New schemes on the sales market

Any price is a product of the non-resistance of the parties to the transaction and during exchange trading is regulated only by the supply and demand of raw materials. An important advantage of the new electronic tool is that the operator does not have one specific supplier, there are many of them, and the position of the seller and the buyer changes quickly. At any time, the buyer can act as a seller, and the seller can act as a buyer.

The progress of trading with the introduction of the new system makes it possible for a market participant who has a cash gap and has inventory balances, for example at an oil depot, to raise money in real time against the security of these balances using a repo scheme, which means a purchase with an obligation to resell.

Services of JSC SPbMTSB

The St. Petersburg Petroleum Products Exchange provides clients with a new service, “leveraged transactions with preliminary collateral,” which is otherwise called margin lending. Transactions with leverage significantly increase the purchasing power of participants (a multiple of the established leverage).

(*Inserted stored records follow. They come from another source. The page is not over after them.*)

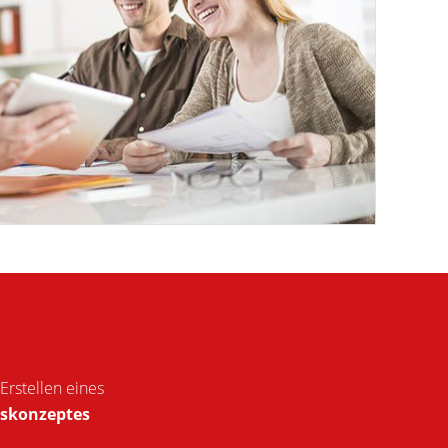
rstellen eines
gskonzeptes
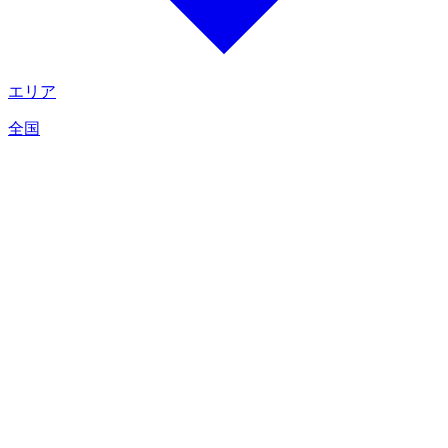
エリア
全国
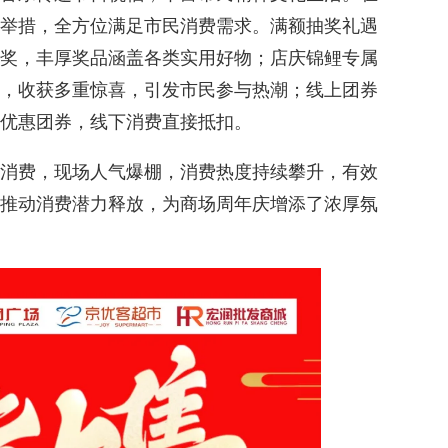
举措，全方位满足市民消费需求。满额抽奖礼遇
奖，丰厚奖品涵盖各类实用好物；店庆锦鲤专属
，收获多重惊喜，引发市民参与热潮；线上团券
优惠团券，线下消费直接抵扣。
消费，现场人气爆棚，消费热度持续攀升，有效
推动消费潜力释放，为商场周年庆增添了浓厚氛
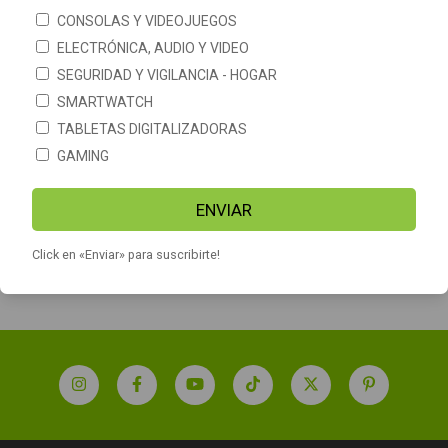
CONSOLAS Y VIDEOJUEGOS
ELECTRÓNICA, AUDIO Y VIDEO
SEGURIDAD Y VIGILANCIA - HOGAR
SMARTWATCH
TABLETAS DIGITALIZADORAS
GAMING
Aspiradora y Sopladora
Aspiradora Robot Ecovacs
Portátil Recargable 3 en 1
Slim2 Pelo Mascotas Trapea
Inalámbrica
App Wifi
ENVIAR
$16.390
$34.029
$40.835
Click en «Enviar» para suscribirte!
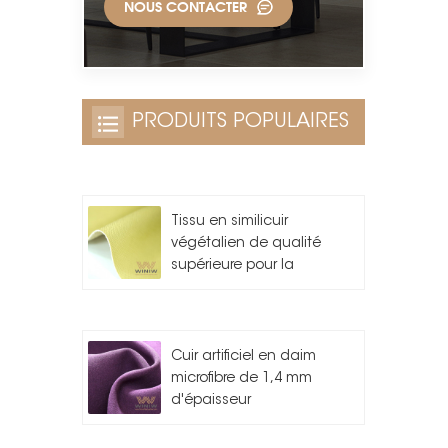
NOUS CONTACTER
PRODUITS POPULAIRES
Tissu en similicuir
végétalien de qualité
supérieure pour la
fabrication de sacs
Cuir artificiel en daim
microfibre de 1,4 mm
d'épaisseur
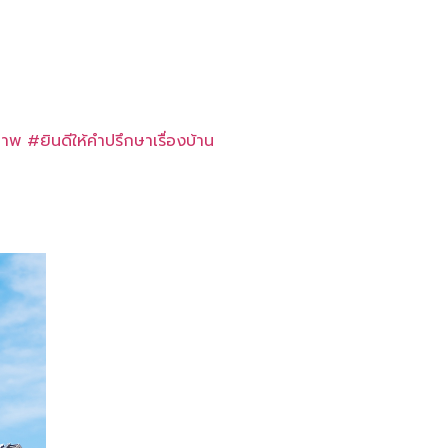
ภาพ
#ยินดีให้คำปรึกษาเรื่องบ้าน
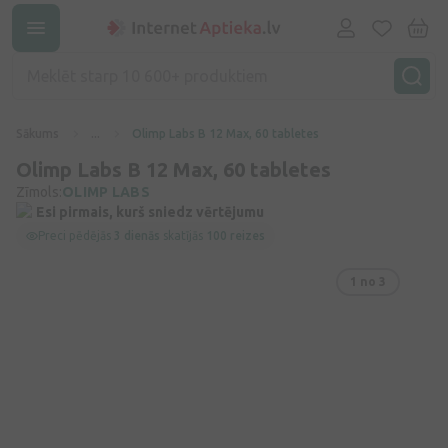
Sākums
...
Olimp Labs B 12 Max, 60 tabletes
Olimp Labs B 12 Max, 60 tabletes
Zīmols:
OLIMP LABS
Esi pirmais, kurš sniedz vērtējumu
Preci pēdējās
3 dienās
skatījās
100 reizes
1
no 3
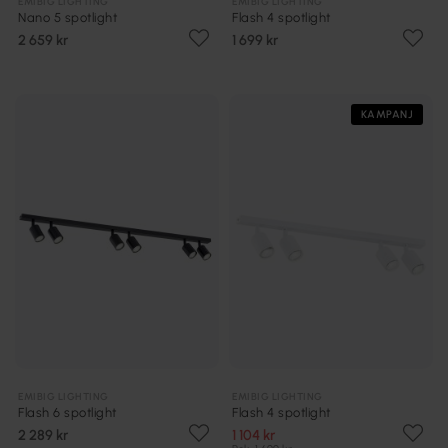
EMIBIG LIGHTING
EMIBIG LIGHTING
Nano 5 spotlight
Flash 4 spotlight
2 659 kr
1 699 kr
KAMPANJ
EMIBIG LIGHTING
EMIBIG LIGHTING
Flash 6 spotlight
Flash 4 spotlight
2 289 kr
1 104 kr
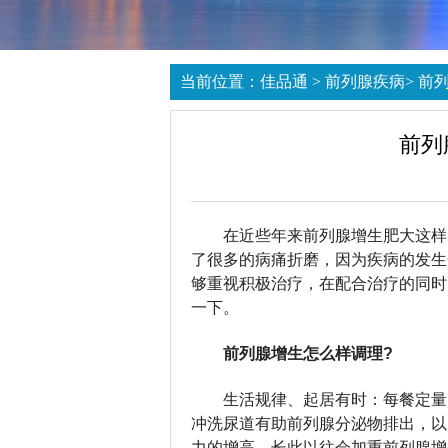
当前位置：
佳品通
>
前列腺疾病
>
前
前列
在近些年来前列腺增生肥大这样
了很多的病痛折磨，因为疾病的发生
够重视积极治疗，在配合治疗的同时
一下。
前列腺增生怎么样调理?
生活规律、起居有时：每餐定量
冲洗尿道有助前列腺分泌物排出，以
力的增高，长此以往会加重前列腺增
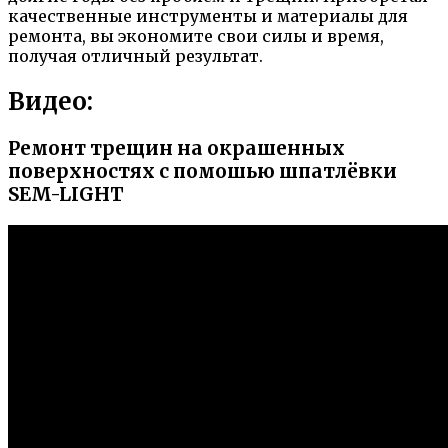
качественные инструменты и материалы для
ремонта, вы экономите свои силы и время,
получая отличный результат.
Видео:
Ремонт трещин на окрашенных
поверхностях с помошью шпатлёвки
SEM-LIGHT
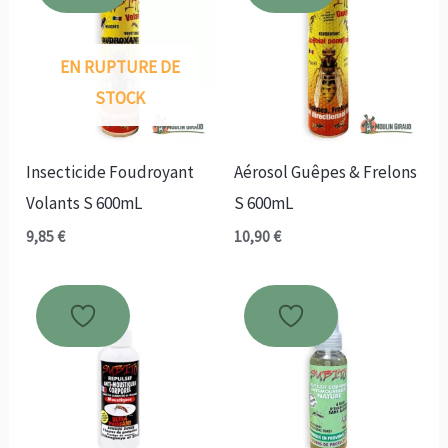
EN RUPTURE DE
STOCK
Insecticide Foudroyant
Aérosol Guêpes & Frelons
Volants S 600mL
S 600mL
9,85
€
10,90
€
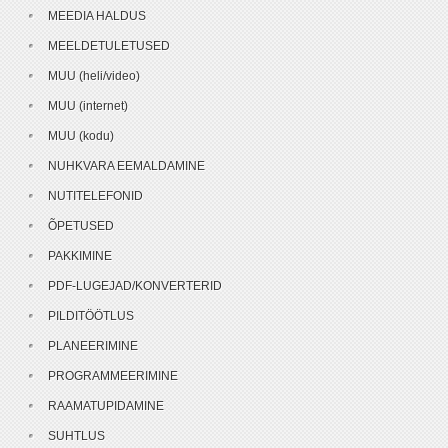
MEEDIA HALDUS
MEELDETULETUSED
MUU (heli/video)
MUU (internet)
MUU (kodu)
NUHKVARA EEMALDAMINE
NUTITELEFONID
ÕPETUSED
PAKKIMINE
PDF-LUGEJAD/KONVERTERID
PILDITÖÖTLUS
PLANEERIMINE
PROGRAMMEERIMINE
RAAMATUPIDAMINE
SUHTLUS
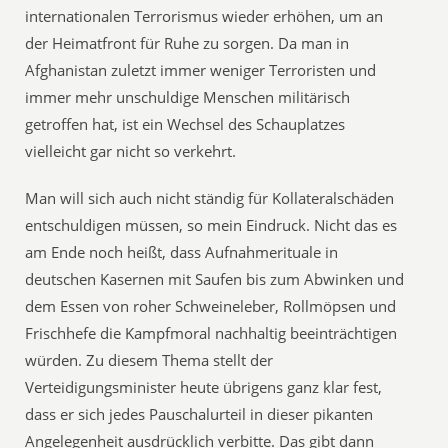
internationalen Terrorismus wieder erhöhen, um an
der Heimatfront für Ruhe zu sorgen. Da man in
Afghanistan zuletzt immer weniger Terroristen und
immer mehr unschuldige Menschen militärisch
getroffen hat, ist ein Wechsel des Schauplatzes
vielleicht gar nicht so verkehrt.
Man will sich auch nicht ständig für Kollateralschäden
entschuldigen müssen, so mein Eindruck. Nicht das es
am Ende noch heißt, dass Aufnahmerituale in
deutschen Kasernen mit Saufen bis zum Abwinken und
dem Essen von roher Schweineleber, Rollmöpsen und
Frischhefe die Kampfmoral nachhaltig beeinträchtigen
würden. Zu diesem Thema stellt der
Verteidigungsminister heute übrigens ganz klar fest,
dass er sich jedes Pauschalurteil in dieser pikanten
Angelegenheit ausdrücklich verbitte. Das gibt dann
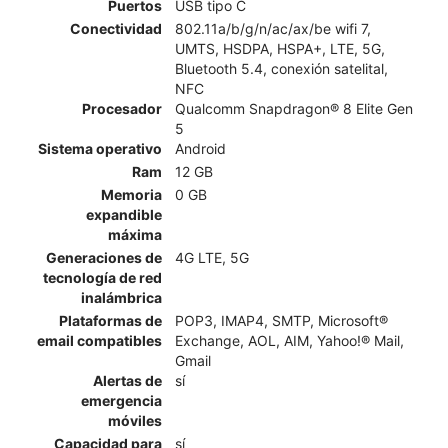
Puertos
USB tipo C
Conectividad
802.11a/b/g/n/ac/ax/be wifi 7,
UMTS, HSDPA, HSPA+, LTE, 5G,
Bluetooth 5.4, conexión satelital,
NFC
Procesador
Qualcomm Snapdragon® 8 Elite Gen
5
Sistema operativo
Android
Ram
12 GB
Memoria
0 GB
expandible
máxima
Generaciones de
4G LTE, 5G
tecnología de red
inalámbrica
Plataformas de
POP3, IMAP4, SMTP, Microsoft®
email compatibles
Exchange, AOL, AIM, Yahoo!® Mail,
Gmail
Alertas de
sí
emergencia
móviles
Capacidad para
sí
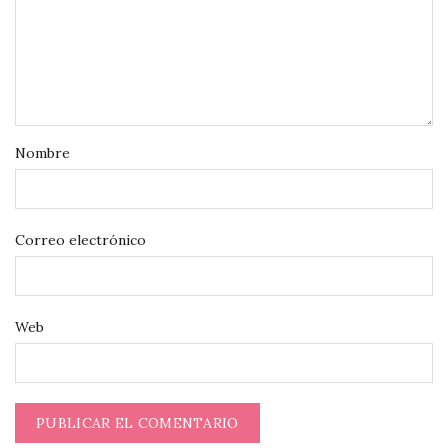
Nombre
Correo electrónico
Web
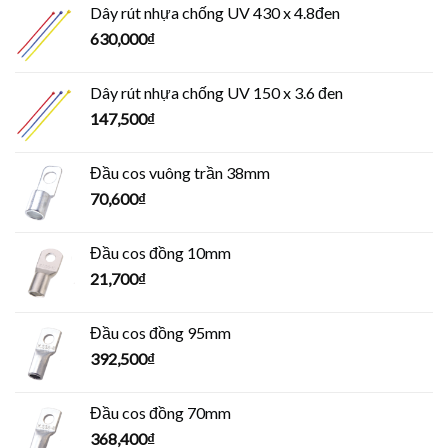
Dây rút nhựa chống UV 430 x 4.8đen
630,000
₫
Dây rút nhựa chống UV 150 x 3.6 đen
147,500
₫
Đầu cos vuông trần 38mm
70,600
₫
Đầu cos đồng 10mm
21,700
₫
Đầu cos đồng 95mm
392,500
₫
Đầu cos đồng 70mm
368,400
₫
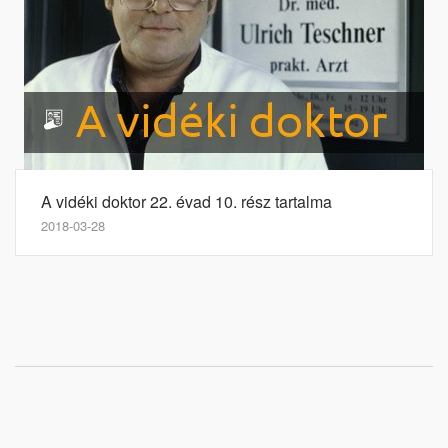
A vidéki doktor 22. évad 10. rész tartalma
2018-03-28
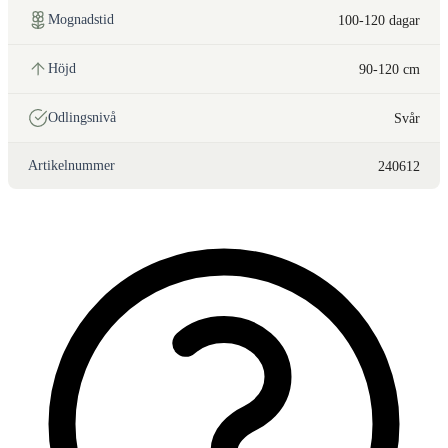
Mognadstid
100-120 dagar
Höjd
90-120 cm
Odlingsnivå
Svår
Artikelnummer
240612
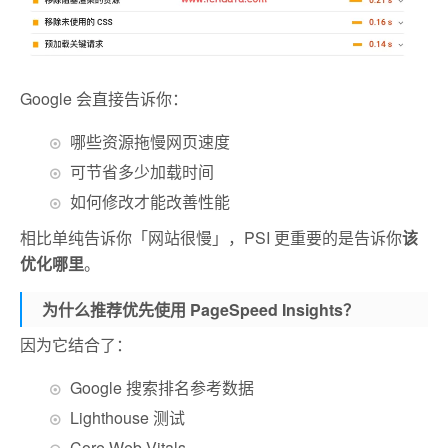
Google 会直接告诉你：
哪些资源拖慢网页速度
可节省多少加载时间
如何修改才能改善性能
相比单纯告诉你「网站很慢」，PSI 更重要的是告诉你
该
优化哪里
。
为什么推荐优先使用 PageSpeed Insights？
因为它结合了：
Google 搜索排名参考数据
Lighthouse 测试
Core Web Vitals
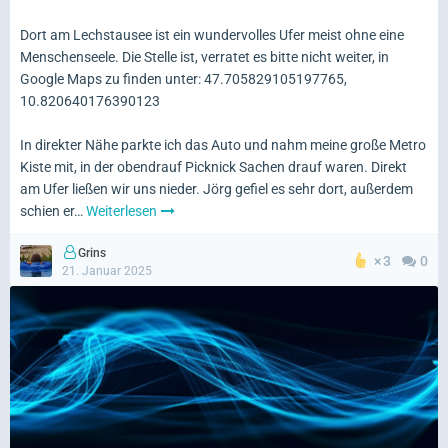
Dort am Lechstausee ist ein wundervolles Ufer meist ohne eine
Menschenseele. Die Stelle ist, verratet es bitte nicht weiter, in
Google Maps zu finden unter: 47.705829105197765,
10.820640176390123
In direkter Nähe parkte ich das Auto und nahm meine große Metro
Kiste mit, in der obendrauf Picknick Sachen drauf waren. Direkt
am Ufer ließen wir uns nieder. Jörg gefiel es sehr dort, außerdem
schien er…
Weiterlesen
Grins
3
0
21. Januar 2025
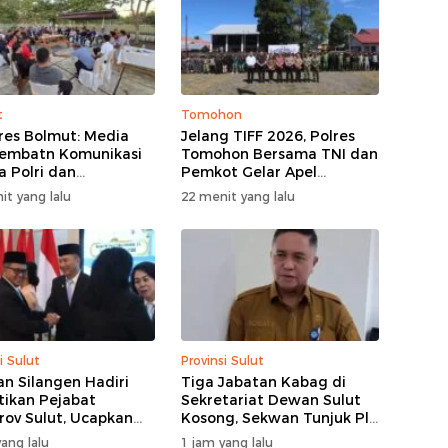
t
Tomohon
res Bolmut: Media
Jelang TIFF 2026, Polres
Jembatn Komunikasi
Tomohon Bersama TNI dan
a Polri dan
Pemkot Gelar Apel
rakat
Kesiapan Pengamanan
it yang lalu
22 menit yang lalu
i Sulut
Provinsi Sulut
n Silangen Hadiri
Tiga Jabatan Kabag di
tikan Pejabat
Sekretariat Dewan Sulut
ov Sulut, Ucapkan
Kosong, Sekwan Tunjuk Plh
at kepada Jahja
setelah Konsultasi ke BKD
ang lalu
1 jam yang lalu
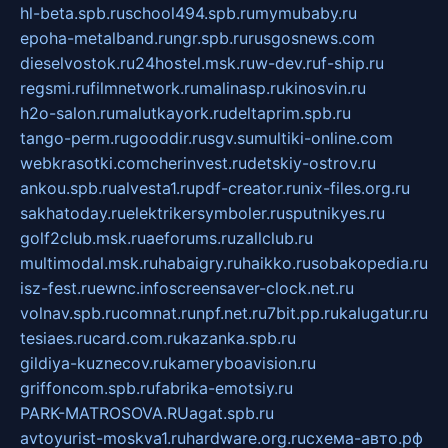
hl-beta.spb.ru
school494.spb.ru
mymubaby.ru
epoha-metalband.ru
ngr.spb.ru
rusgosnews.com
dieselvostok.ru
24hostel.msk.ru
w-dev.ru
f-ship.ru
regsmi.ru
filmnetwork.ru
malinasp.ru
kinosvin.ru
h2o-salon.ru
malutkayork.ru
deltaprim.spb.ru
tango-perm.ru
gooddir.ru
sgv.su
multiki-online.com
webkrasotki.com
cherinvest.ru
detskiy-ostrov.ru
ankou.spb.ru
alvesta1.ru
pdf-creator.ru
nix-files.org.ru
sakhatoday.ru
elektrikersymboler.ru
sputnikyes.ru
golf2club.msk.ru
aeforums.ru
zallclub.ru
multimodal.msk.ru
habaigry.ru
haikko.ru
sobakopedia.ru
isz-fest.ru
ewnc.info
screensaver-clock.net.ru
volnav.spb.ru
comnat.ru
npf.net.ru
7bit.pp.ru
kalugatur.ru
tesiaes.ru
card.com.ru
kazanka.spb.ru
gildiya-kuznecov.ru
kameryboavision.ru
griffoncom.spb.ru
fabrika-emotsiy.ru
PARK-MATROSOVA.RU
agat.spb.ru
avtoyurist-moskva1.ru
hardware.org.ru
схема-авто.рф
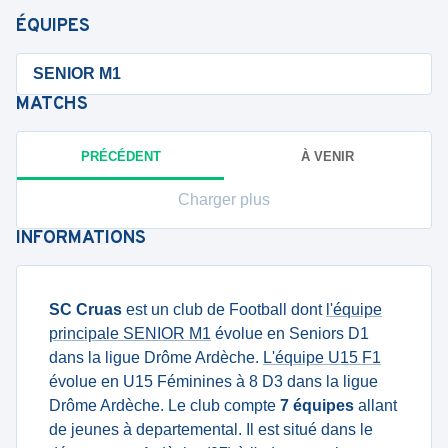
ÉQUIPES
SENIOR M1
MATCHS
PRÉCÉDENT
À VENIR
Charger plus
INFORMATIONS
SC Cruas
est un club de Football dont
l'équipe
principale SENIOR M1
évolue en Seniors D1
dans la ligue Drôme Ardèche.
L'équipe U15 F1
évolue en U15 Féminines à 8 D3 dans la ligue
Drôme Ardèche. Le club compte
7 équipes
allant
de jeunes à departemental. Il est situé dans le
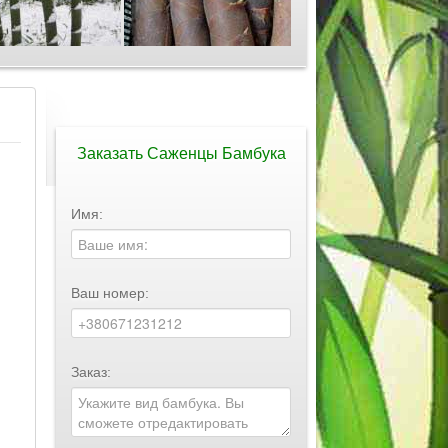
Заказать Саженцы Бамбука
Имя:
Ваш номер:
Заказ:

Depending on the leverage, for every ruble the client is willing to invest in a product, SPbIMEX brokers add their own funds. Thus, leverage is a kind of lever for the client, applied at the right time of trading to increase his working capital. The St. Petersburg Oil Products Exchange is very loyal to customer acceptance. At a bank, a merchant may be denied a loan, but here, trading with margin leverage, in fact, he always receives it.

In this new product, employees of JSC SPbMTSB incorporated the principle of transparent pricing, based on a transport differential that is clear to all trading participants, on stock indices and on a dealer margin previously agreed upon with the client. All this forms the final price of raw materials, for example, at an oil depot. In this case, the broker’s commission is deducted from the value for the “negative balance” (the difference between the transaction value and the pre-deposited asset) in accordance with the specified leverage, which is approximately fifteen percent. To receive the goods, the buyer must pay the remaining cost. Every day, until the transaction is fully settled, brokers charge the client a commission for storage services at current prices. The price of the product does not change.

Prospects for the development of the Russian raw materials market

There will certainly be development in the raw materials sector. An action plan for the Exchange Committee for 2017 was signed with clear tasks and deadlines, which is monitored by the FAS and the Ministry of Energy.
As part of this project, the St. Petersburg International Commodity Exchange began developing a tool for selling undrawn volumes of petroleum products for the current reporting period.